Attorneys for the Worcester County Commissioners on Tuesday filed suit in U.S. District Court naming 14 individual plaintiffs, all Internet-based travel booking companies, under the umbrella of four major companies including Expedia, Orbitz, Travelocity and Priceline. The complaint alleges the companies have not been paying the entire amount of hotel room taxes owed on rental transactions booked in the county, largely from Ocean City.
According to the complaint, the defendants purchase hotel rooms in the area at deeply discounted wholesale prices and pay the required room tax only on the discounted rate. The Internet companies then turn around and sell the hotel rooms to consumers at normal retail rates and collect the required room tax during the transaction, but do not remit the taxes collected to the county, instead keeping the money as part of their profit.
With the suit filed on Tuesday in U.S. District Court, Worcester County joins a growing number of jurisdictions in Maryland and across the country taking similar action against the ubiquitous Internet travel booking companies. For example, Baltimore City filed a similar suit in December and Annapolis took its own action earlier this year. Nationally, several major cities including Miami, Los Angeles, Philadelphia, Atlanta, Chicago and even Las Vegas have already joined the fray.
With more and more travelers booking their vacations online through Internet companies, the potential room tax allegedly lost in the transactions could total millions of dollars. Although the difference in most cases is a couple of dollars per room, per night, the amount of room tax revenue lost in Worcester, should the county prevail in its suit, could be staggering when considering thousands of hotel rooms in the resort area and hundreds of nights. The suit filed on Tuesday does not specify an amount sought, stating only 'the precise amount of all recoverable damages, penalties and/or interest will be determined at the time of trial.'
It is uncertain just how many hotel and motel rooms are booked via the Internet through the defendants and their subsidiaries, but according to the suit filed this week, the number is substantial.

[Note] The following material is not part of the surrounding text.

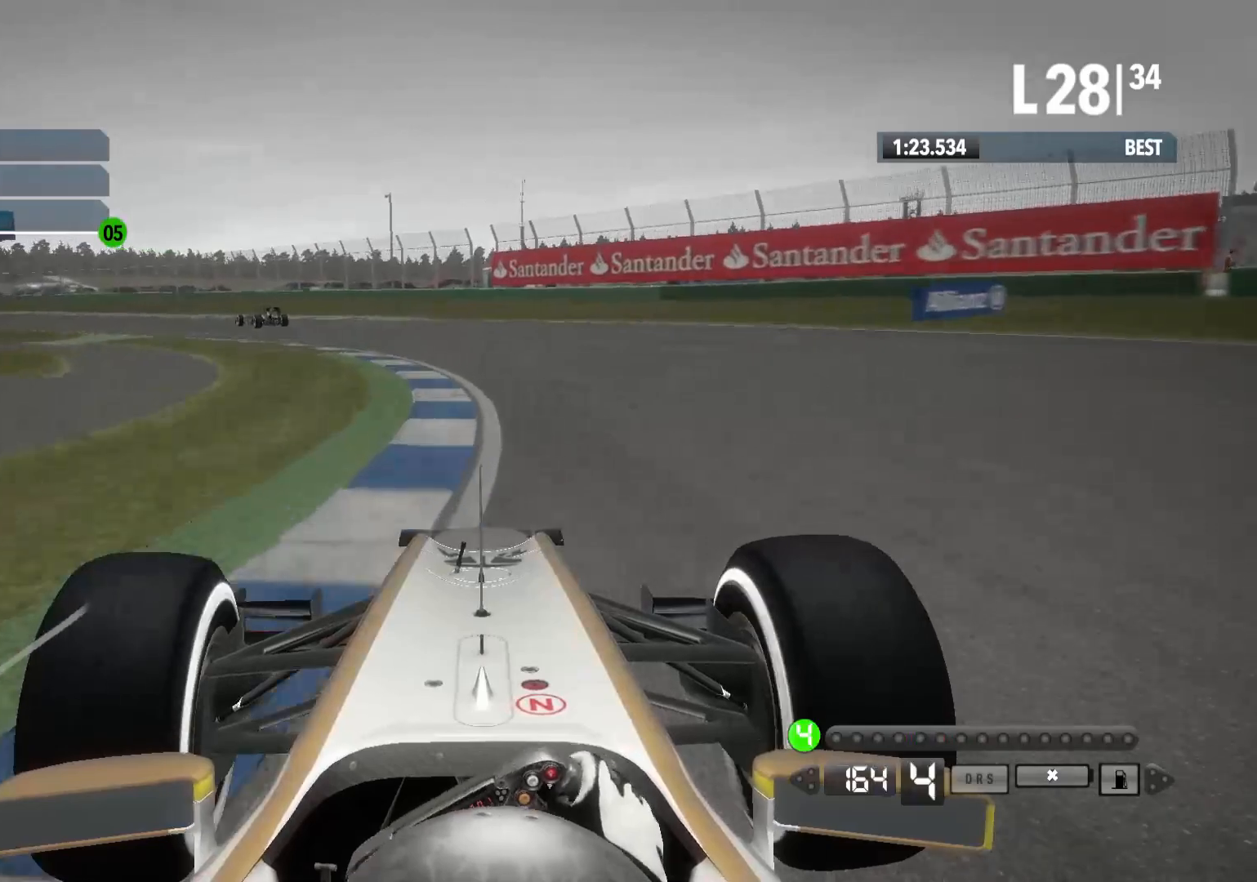
{"buttons": ["R2"], "left_stick": "left", "right_stick": "center", "events": []}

'As recently as 1997, the concept of an internet travel company, an entity organized to effectuate travel plans, reservations and purchases via the world-wide-web, was virtually unknown,' the complaint reads. 'In recent years, the Internet travel industry has seen explosive growth. By some estimates, more than half of all hotel bookings in the United States are made online, many through Internet travel companies owned by the defendants.'
Typically, the transactions are handled in one of two ways, either the agency model or the merchant model, and the distinction is important. Under the merchant model, which has been the method of choice in recent years, the Internet travel companies purchase rooms from hotels at lower wholesale rates, and the hotels collect and remit the room taxes based on that lower rate. The companies then turn around and sell the rooms to consumers at higher retail rates. They collect the appropriate room taxes based on the higher rates, but do not remit any of collected taxes to the taxing authority, in this case Worcester County.

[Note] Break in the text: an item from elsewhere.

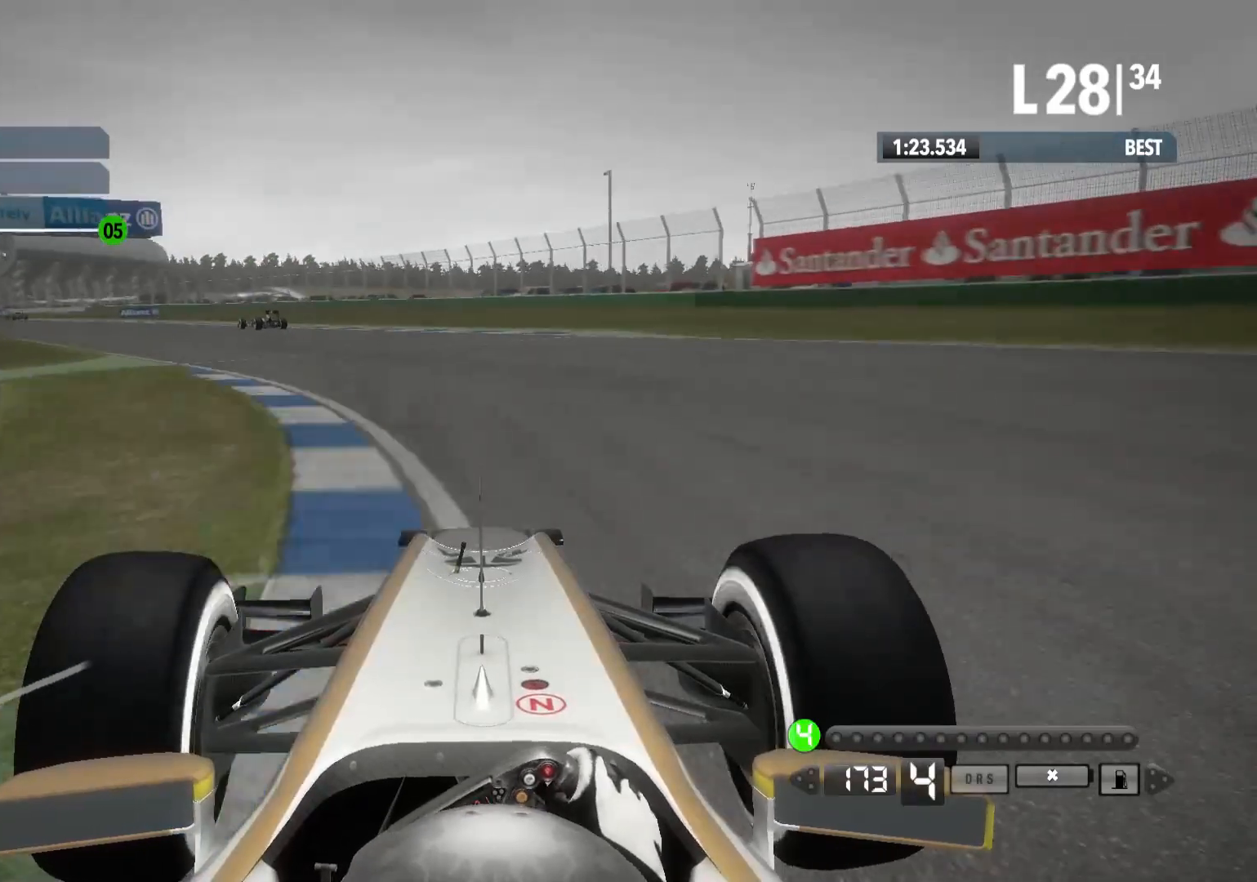
{"buttons": ["R2"], "left_stick": "left", "right_stick": "center", "events": []}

'Defendants charge consumers the full hotel rental tax based on the retail rate paid by the consumers, but remit none of that amount to Worcester County,' the complaint reads. 'In the course of the entire merchant model transaction, Worcester County is paid only that portion of the hotel room tax that the hotels collect and remit based on their sale of the rooms to the Internet travel companies at the lower wholesale rate.'
For example, if a vacationer paid Expedia $100 for a hotel room in Ocean City, the company would calculate the room tax it owes to the county based on that amount. However, Expedia might have purchased the room at a bulk wholesale rate of $60, and would pay the county the room tax based on the $60 amount it paid for the room.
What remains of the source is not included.